**Exercise aim:**
Please write out the line containing "-228,7 +228,7 @@" and each line after it through the end of the data, exactly, and nothing else.

Input data section start

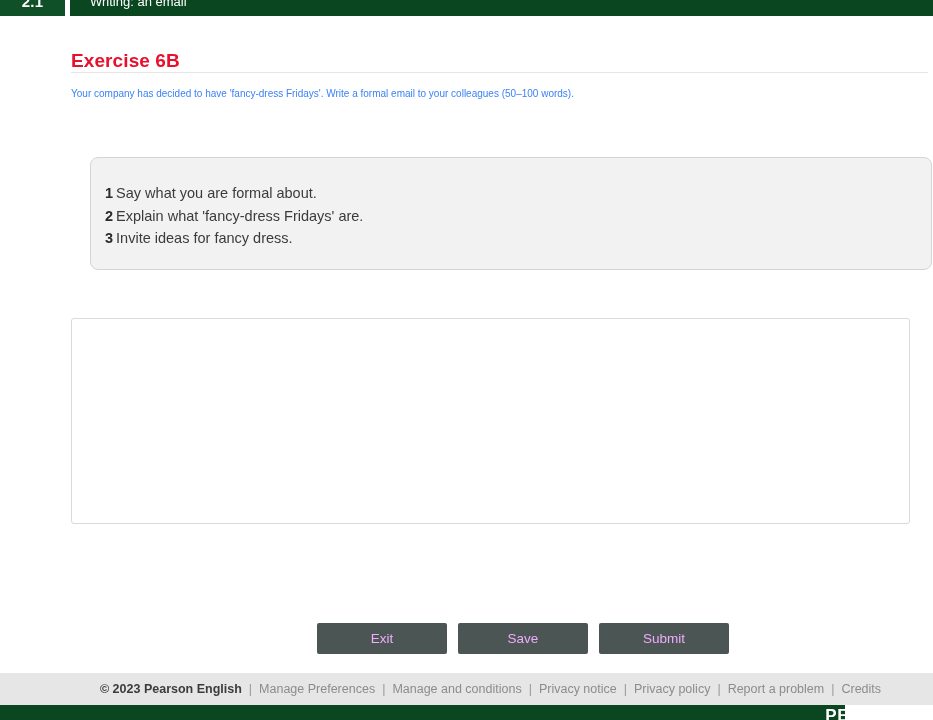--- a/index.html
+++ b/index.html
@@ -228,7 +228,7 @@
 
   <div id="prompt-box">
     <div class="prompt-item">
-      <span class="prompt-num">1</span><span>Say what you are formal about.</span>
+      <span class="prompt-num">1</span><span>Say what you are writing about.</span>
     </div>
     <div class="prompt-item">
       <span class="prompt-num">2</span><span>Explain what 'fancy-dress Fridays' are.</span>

Input data section end

**Solution to the exercise:**
@@ -228,7 +228,7 @@
 
   <div id="prompt-box">
     <div class="prompt-item">
-      <span class="prompt-num">1</span><span>Say what you are formal about.</span>
+      <span class="prompt-num">1</span><span>Say what you are writing about.</span>
     </div>
     <div class="prompt-item">
       <span class="prompt-num">2</span><span>Explain what 'fancy-dress Fridays' are.</span>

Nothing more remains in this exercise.